22 March 2013

The Art of Dramatic Writing, A Review

This series will kick off with a review of The Art of Dramatic Writing by Lajos Egri.  Readers will remember that I featured this book in a short story, which can be found here.

Lajos Egri's book, while focusing on the art of becoming a playwright, is very probably the most important book on craft I've ever read.  If you want to write a novel, but haven't started yet, here's my advice: write down all the notes and ideas you have, but do not set a word of it to paper until you've read The Art of Dramatic Writing.  If you read no other book on craft - you'd better read more books on craft, but this is THE place to start.  The word premise gets tossed around in most of the books this series will feature, but no one drives it home like Lajos Egri.  "The Premise is a tyrant who permits you to go only one way - the way of absolute proof."

There are many other useful chapters about orchestration, unity of opposites, crafting a smoothly rising conflict, but the work he does on premise, first of all, is straight up ballsy.  He wrote a book that overturned thousands of years of how people look at writing by taking a scientific approach to it.  Bear in mind that it was written in the 1930s so some of the science (germ theory/medicine) is highly dated, but his points are not invalidated.  So what is a premise?  In short, a premise is the heart and brain of your novel; without it you are doomed to write an insipid story.  The premise is what the story aims to prove.  Let's look at a few examples:
Macbeth - Ruthless ambition leads to ruin
Romeo and Juliet - Great Love transcends hate and death
Ender's Game - The burden of leadership requires isolation and suffering
Mistborn - Tyranny leads to revolt.

(Saved data entries)

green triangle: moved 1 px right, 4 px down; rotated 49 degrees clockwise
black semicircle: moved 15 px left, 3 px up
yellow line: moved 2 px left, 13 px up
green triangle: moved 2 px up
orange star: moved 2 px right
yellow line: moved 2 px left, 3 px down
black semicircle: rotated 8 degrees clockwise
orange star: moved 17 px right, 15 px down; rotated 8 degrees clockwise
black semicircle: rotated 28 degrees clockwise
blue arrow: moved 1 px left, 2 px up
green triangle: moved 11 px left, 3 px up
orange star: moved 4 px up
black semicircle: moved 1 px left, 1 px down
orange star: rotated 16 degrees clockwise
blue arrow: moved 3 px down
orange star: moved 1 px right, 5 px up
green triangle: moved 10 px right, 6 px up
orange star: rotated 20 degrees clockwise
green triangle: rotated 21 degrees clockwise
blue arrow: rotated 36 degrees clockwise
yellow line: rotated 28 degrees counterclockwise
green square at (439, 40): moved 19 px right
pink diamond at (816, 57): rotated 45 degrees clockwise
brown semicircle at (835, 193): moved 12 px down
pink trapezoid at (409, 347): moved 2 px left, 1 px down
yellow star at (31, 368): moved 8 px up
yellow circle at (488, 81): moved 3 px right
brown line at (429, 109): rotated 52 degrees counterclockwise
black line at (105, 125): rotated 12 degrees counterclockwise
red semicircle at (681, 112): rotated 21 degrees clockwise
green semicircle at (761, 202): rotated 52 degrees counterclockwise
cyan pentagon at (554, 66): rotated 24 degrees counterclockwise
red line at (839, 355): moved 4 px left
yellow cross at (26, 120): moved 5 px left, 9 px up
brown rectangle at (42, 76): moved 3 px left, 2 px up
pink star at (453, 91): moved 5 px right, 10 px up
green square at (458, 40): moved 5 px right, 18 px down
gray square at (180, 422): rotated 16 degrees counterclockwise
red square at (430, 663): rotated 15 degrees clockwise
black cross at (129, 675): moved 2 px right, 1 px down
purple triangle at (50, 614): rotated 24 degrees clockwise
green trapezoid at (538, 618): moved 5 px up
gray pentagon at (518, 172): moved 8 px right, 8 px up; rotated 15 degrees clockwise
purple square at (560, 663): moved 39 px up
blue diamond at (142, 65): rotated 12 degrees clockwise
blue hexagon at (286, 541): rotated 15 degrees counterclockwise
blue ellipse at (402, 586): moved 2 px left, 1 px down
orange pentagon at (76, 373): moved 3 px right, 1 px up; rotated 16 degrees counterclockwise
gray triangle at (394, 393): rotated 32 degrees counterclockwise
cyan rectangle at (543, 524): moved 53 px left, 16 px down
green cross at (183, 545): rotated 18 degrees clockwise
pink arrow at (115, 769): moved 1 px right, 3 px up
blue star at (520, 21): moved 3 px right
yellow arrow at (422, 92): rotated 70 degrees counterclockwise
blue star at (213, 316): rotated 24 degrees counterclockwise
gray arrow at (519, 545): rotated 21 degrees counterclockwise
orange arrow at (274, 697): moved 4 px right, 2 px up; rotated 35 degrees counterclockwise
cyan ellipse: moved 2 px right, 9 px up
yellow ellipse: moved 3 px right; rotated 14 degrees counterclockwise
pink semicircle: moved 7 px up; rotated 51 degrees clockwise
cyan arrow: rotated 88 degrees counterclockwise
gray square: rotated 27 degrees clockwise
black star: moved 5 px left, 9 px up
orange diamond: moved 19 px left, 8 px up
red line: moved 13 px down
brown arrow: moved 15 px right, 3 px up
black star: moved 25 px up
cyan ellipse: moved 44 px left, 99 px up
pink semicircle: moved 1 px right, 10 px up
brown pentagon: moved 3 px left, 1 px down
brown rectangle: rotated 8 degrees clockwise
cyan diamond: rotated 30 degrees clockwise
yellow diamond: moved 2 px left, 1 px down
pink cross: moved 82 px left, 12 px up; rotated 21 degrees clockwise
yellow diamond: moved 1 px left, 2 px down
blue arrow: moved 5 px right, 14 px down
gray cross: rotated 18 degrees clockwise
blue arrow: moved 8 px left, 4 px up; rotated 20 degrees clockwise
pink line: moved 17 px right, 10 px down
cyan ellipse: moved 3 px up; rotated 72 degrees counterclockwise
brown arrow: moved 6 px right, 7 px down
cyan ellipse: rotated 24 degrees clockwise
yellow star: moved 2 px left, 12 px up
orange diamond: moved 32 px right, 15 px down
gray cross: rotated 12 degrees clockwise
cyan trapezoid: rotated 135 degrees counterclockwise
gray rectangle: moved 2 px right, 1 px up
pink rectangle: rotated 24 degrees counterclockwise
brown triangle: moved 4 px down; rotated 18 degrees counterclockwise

◆ WHAT THE TASK ASKS
Rewrite the stretch of the book review from "22 March 2013" through "be found here.", swapping "short story" for "novella".

◆ ANSWER FOR THIS EXERCISE
22 March 2013

The Art of Dramatic Writing, A Review

This series will kick off with a review of The Art of Dramatic Writing by Lajos Egri.  Readers will remember that I featured this book in a novella, which can be found here.